Per quanto semplici, le personalità portate in scena da Corapi non sono altro che una coppia speculare di cuori puri che vivono nell’attesa di un netto cambiamento. Bastano poche inquadrature e poche parole per comprendere la psicologia di Renato e Anna. Una facilità di lettura resa possibile anche dall’abilità dei due interpreti di rendere reali e umanamente imperfetti quei corpi intangibili impressi dalla sceneggiatura. In ogni movimento, o minimo sguardo di Simone Liberati, si coglie l’insicurezza e la goffaggine di Renato. È nella prossemica e nella postura di Miriam Leone, fatta perlopiù di braccia conserte e di schiene rivolte al proprio interlocutore, che si nasconde la carenza di affetto travestita da indipendenza e spinta anarcoide di Anna. L’attrice (futura Eva Kant per i Manetti Bros in Diabolik) si dona al proprio personaggio, traducendo ogni sguardo e piccolo gesto in un “non-detto” che nasce dal cuore di Anna, permettendo così al proprio spettatore di cogliere il sottile substrato umorale delle parole, dette o solo pensate.

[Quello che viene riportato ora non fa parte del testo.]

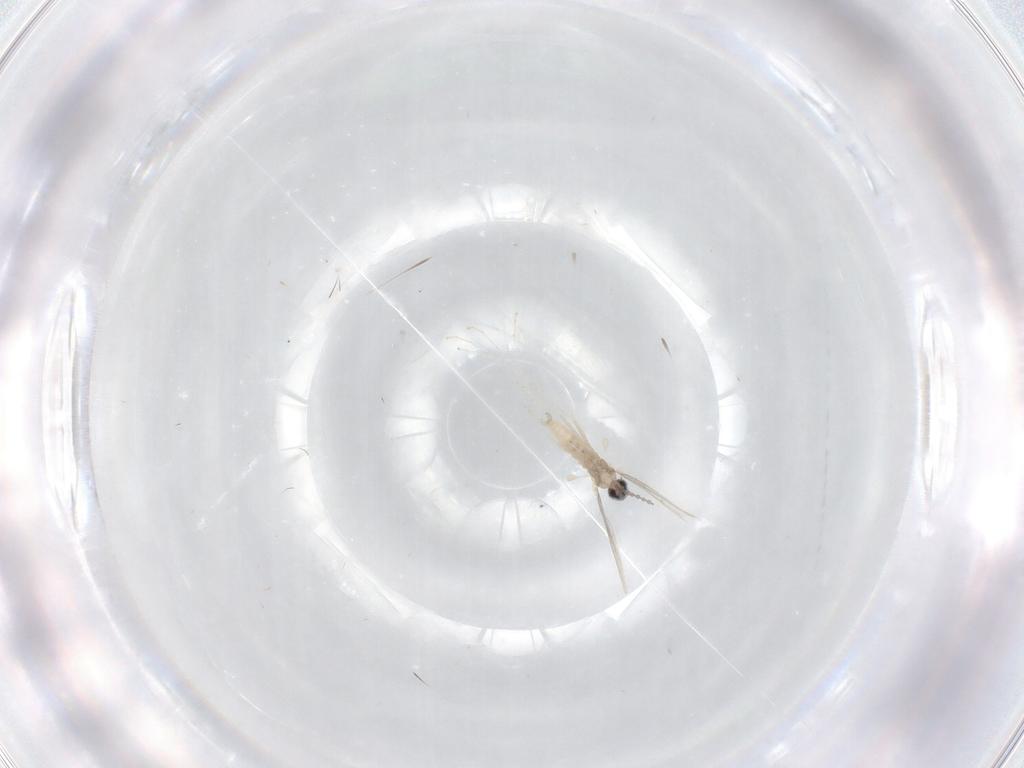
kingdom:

Con semplicità e talento, Corapi riesce non solo a maneggiare generi diversi, ma anche e soprattutto a dar vita a una coppia verosimile, perfettamente calata nella nostra quotidianità, e la cui aspirazione a una complementarietà da Ying e Yang tramuta l’intreccio di L’amore a domicilio in un contrasto intrigante, tra un ragazzo che preferisce perdere le gioie tanto agognate per la paura di dover gestire la sua felicità, e una ragazza solitaria e riluttante, che poco per volta scopre l’empatia e l’affetto. Eppure, è proprio nel momento di maggior climax che si percepisce il colpo di una frenata. Con l’arrivo di Franco, e l’organizzazione della rapina, l’abilità di racconto e di sintesi trova nel suo primo momento di svolta un intoppo che rischia di mandare all’aria tutto quanto costruito poco prima. Da questo momento il film diventa un castello di carta fragile ed esposto a mille ostacoli, pronto a cedere sotto il peso di un rischio creativo che fortunatamente non viene mai preso. Corapi decide di non strafare, di giocare di semplicità, perché è nelle cose semplici che si ritrova il gusto della bellezza. Proprio come cucinare un buon piatto di pasta al sugo.